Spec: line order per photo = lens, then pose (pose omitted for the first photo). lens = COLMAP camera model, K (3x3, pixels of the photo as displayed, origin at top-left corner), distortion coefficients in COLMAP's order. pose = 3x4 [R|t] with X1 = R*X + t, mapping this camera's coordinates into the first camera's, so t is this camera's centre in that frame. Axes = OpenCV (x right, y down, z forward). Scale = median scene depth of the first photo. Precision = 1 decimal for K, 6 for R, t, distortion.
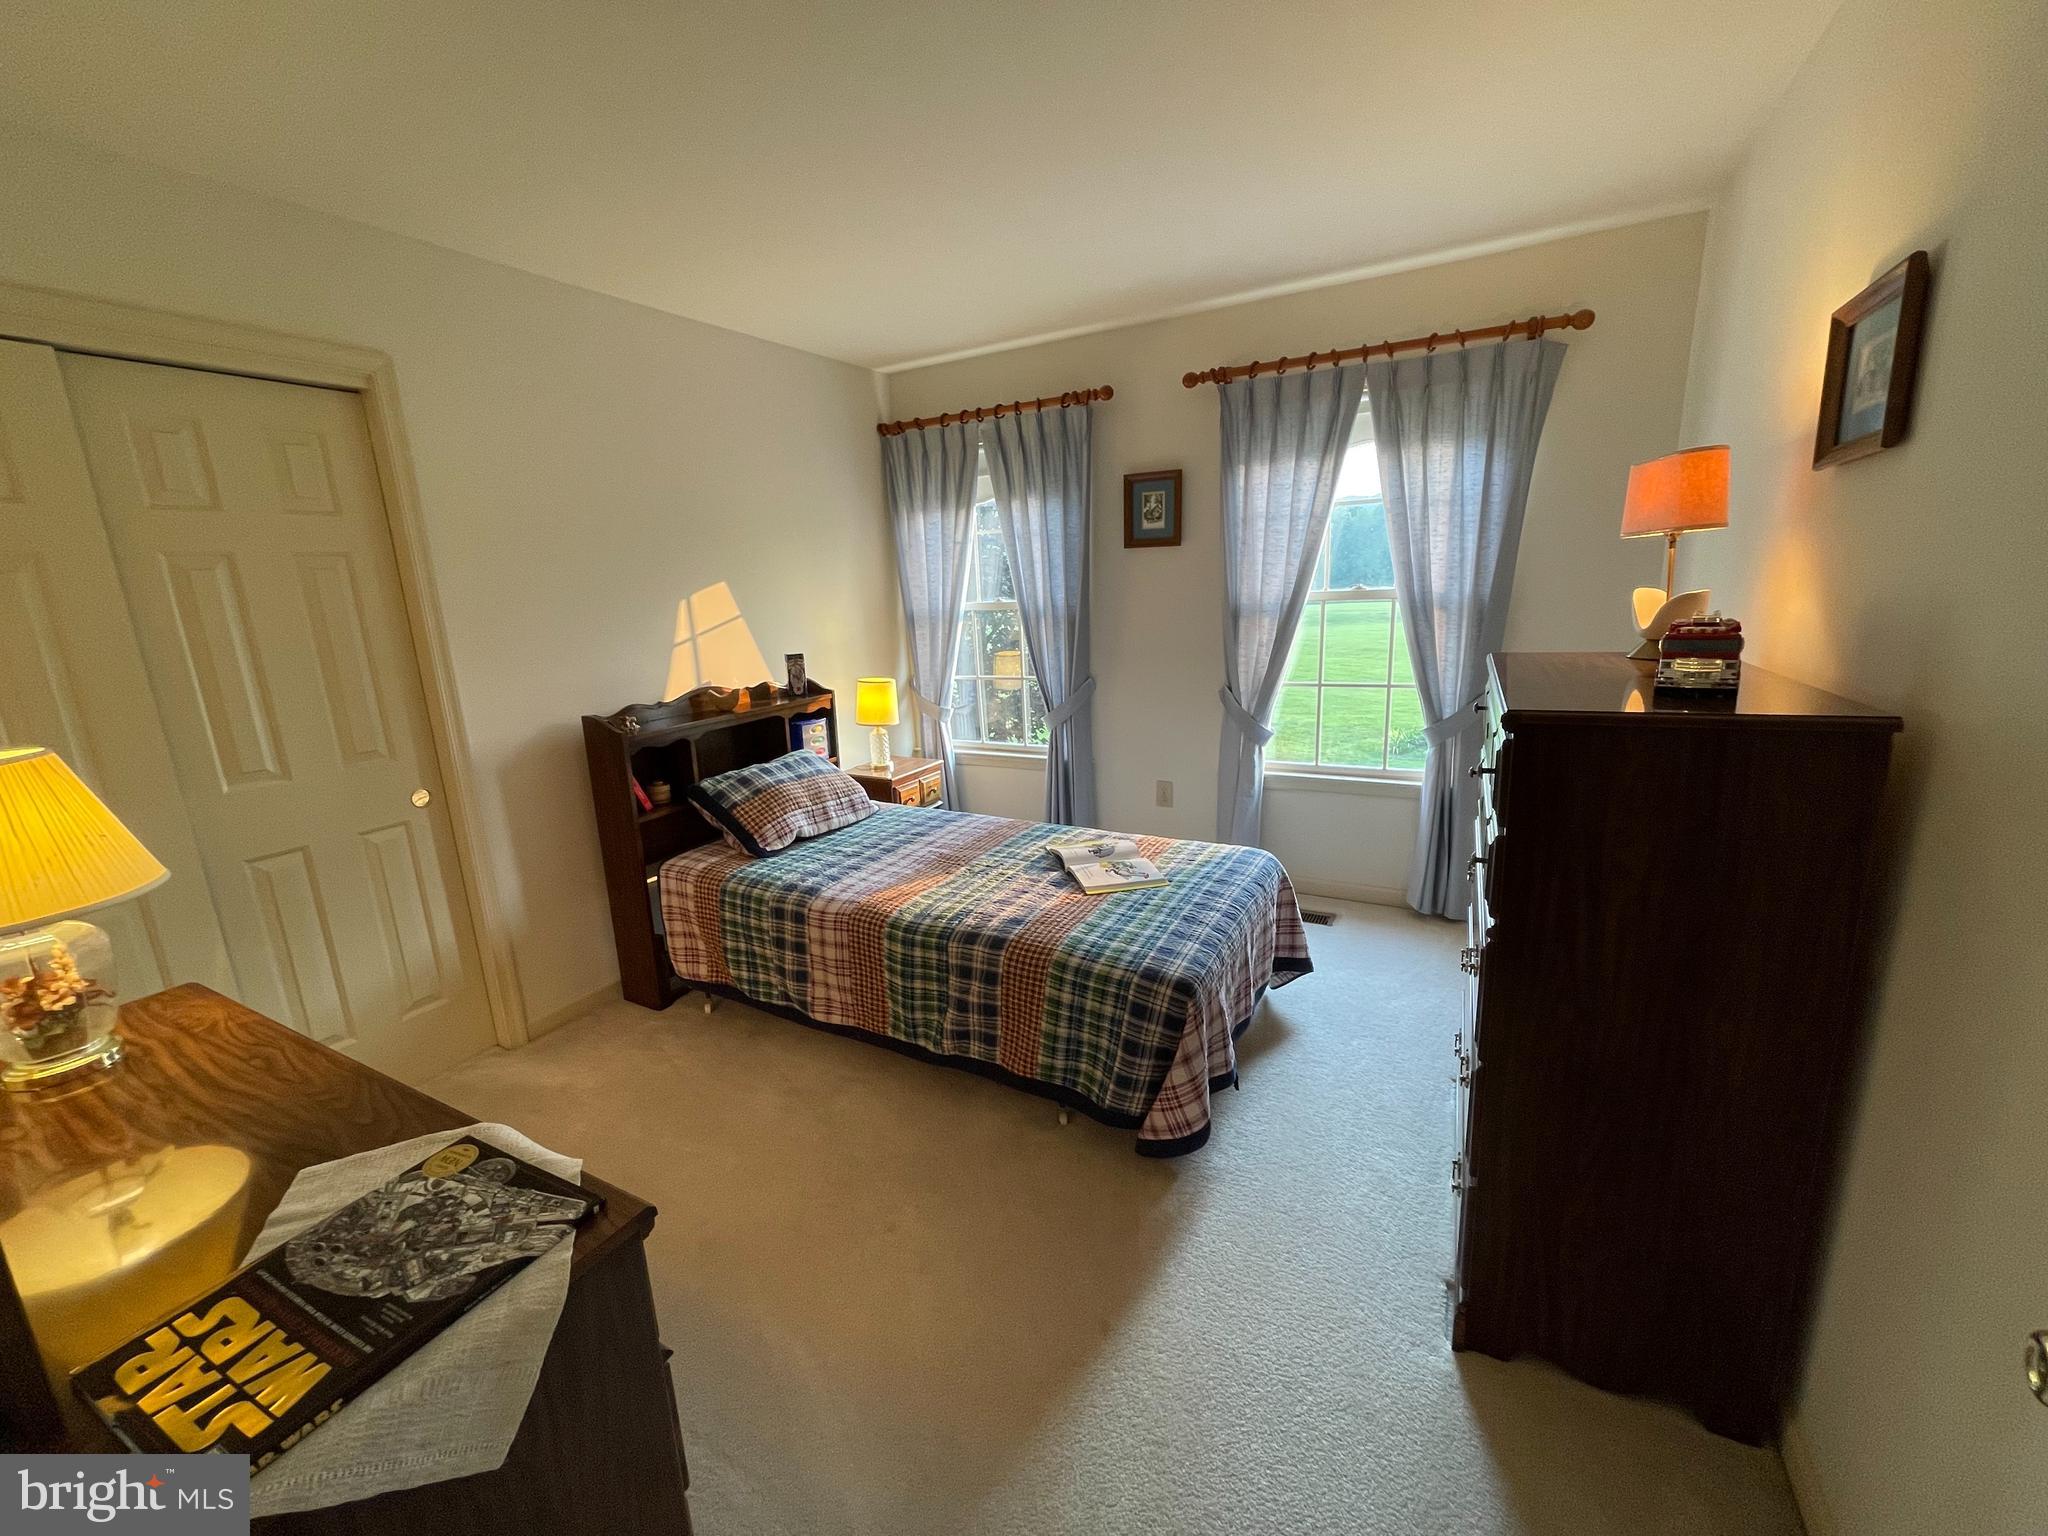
lens RADIAL K [[819.9, 0, 1013.8], [0, 819.9, 766.3], [0, 0, 1]] dist [0.001702, 0.000455]
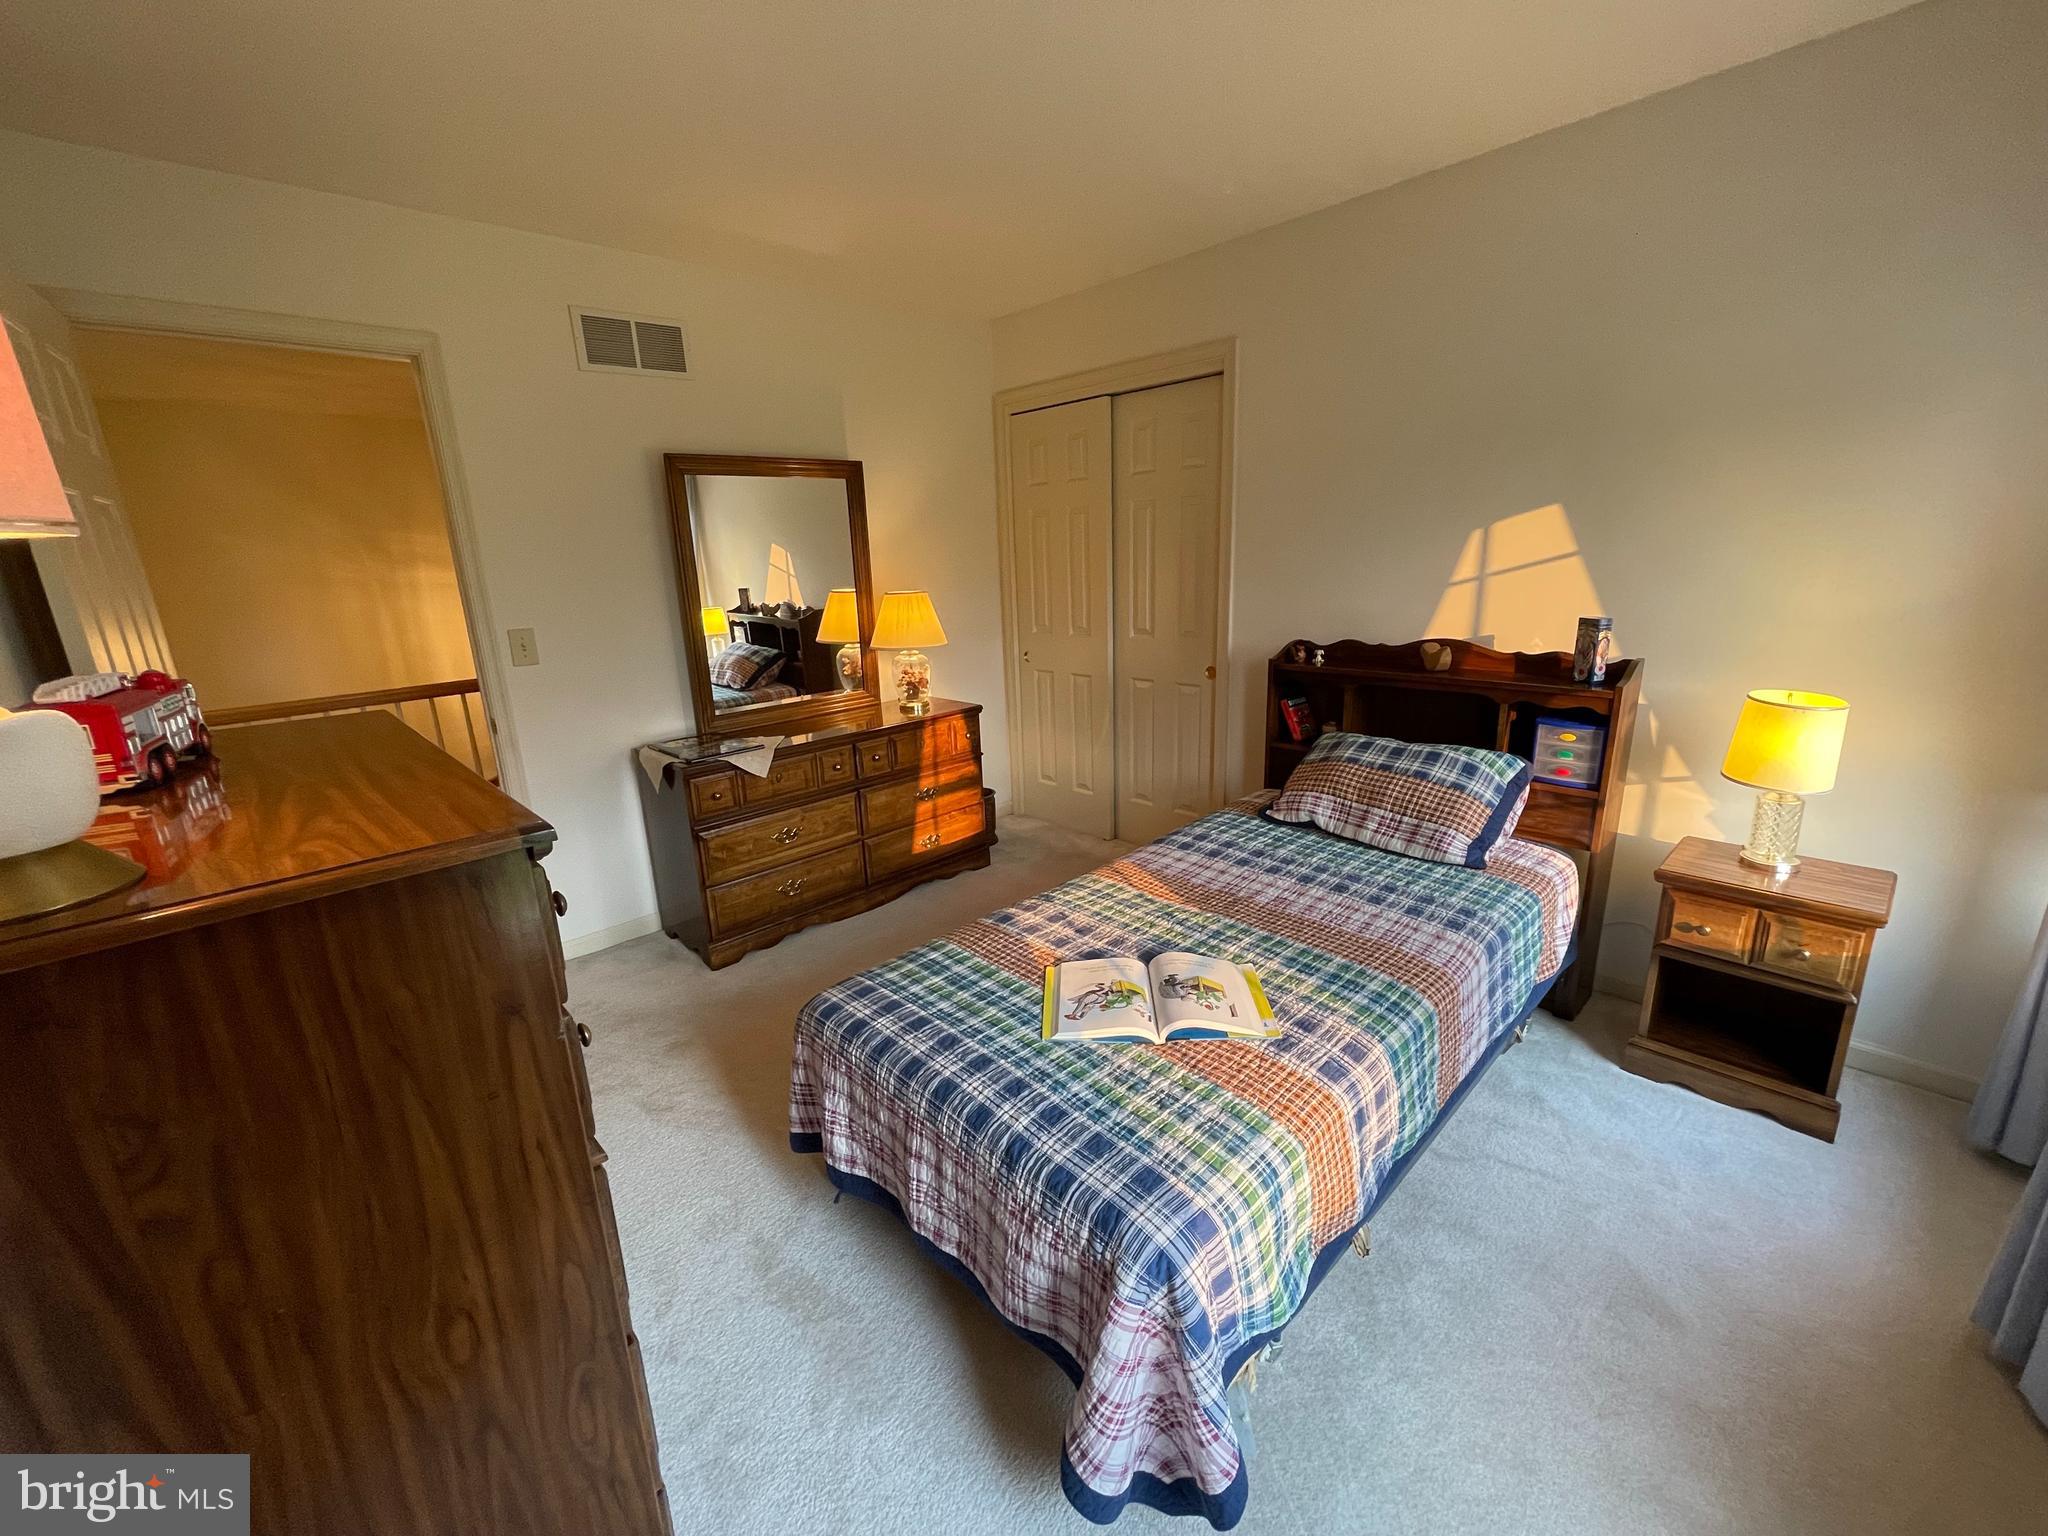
lens RADIAL K [[819.9, 0, 1013.8], [0, 819.9, 766.3], [0, 0, 1]] dist [0.001702, 0.000455]
pose [[-0.298376, 0.306418, -0.903925, 0.597634], [-0.162701, 0.916874, 0.364513, -0.233656], [0.940479, 0.255831, -0.223718, 0.906659]]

★ ★ ★ ★

» PROBLEM STATEMENT: Format all the lines above as a JSON list of strings, one string per line, with blank lines skipped and the pictures left out.

» TASK OUTPUT:
[
  "Spec: line order per photo = lens, then pose (pose omitted for the first photo). lens = COLMAP camera model, K (3x3, pixels of the photo as displayed, origin at top-left corner), distortion coefficients in COLMAP's order. pose = 3x4 [R|t] with X1 = R*X + t, mapping this camera's coordinates into the first camera's, so t is this camera's centre in that frame. Axes = OpenCV (x right, y down, z forward). Scale = median scene depth of the first photo. Precision = 1 decimal for K, 6 for R, t, distortion.",
  "lens RADIAL K [[819.9, 0, 1013.8], [0, 819.9, 766.3], [0, 0, 1]] dist [0.001702, 0.000455]",
  "lens RADIAL K [[819.9, 0, 1013.8], [0, 819.9, 766.3], [0, 0, 1]] dist [0.001702, 0.000455]",
  "pose [[-0.298376, 0.306418, -0.903925, 0.597634], [-0.162701, 0.916874, 0.364513, -0.233656], [0.940479, 0.255831, -0.223718, 0.906659]]"
]